-- YOUR GOAL --
Rewrite the lines of material below, changing each "22:00" to "21:00" and keeping everything else the same.

-- AVAILABLE DATA --
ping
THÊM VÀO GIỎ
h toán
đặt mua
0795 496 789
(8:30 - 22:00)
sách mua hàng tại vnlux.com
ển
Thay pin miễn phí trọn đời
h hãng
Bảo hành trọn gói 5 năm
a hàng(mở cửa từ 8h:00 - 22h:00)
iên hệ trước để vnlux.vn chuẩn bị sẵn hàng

-- ANSWER FOR THIS EXERCISE --
ping
THÊM VÀO GIỎ
h toán
đặt mua
0795 496 789
(8:30 - 21:00)
sách mua hàng tại vnlux.com
ển
Thay pin miễn phí trọn đời
h hãng
Bảo hành trọn gói 5 năm
a hàng(mở cửa từ 8h:00 - 22h:00)
iên hệ trước để vnlux.vn chuẩn bị sẵn hàng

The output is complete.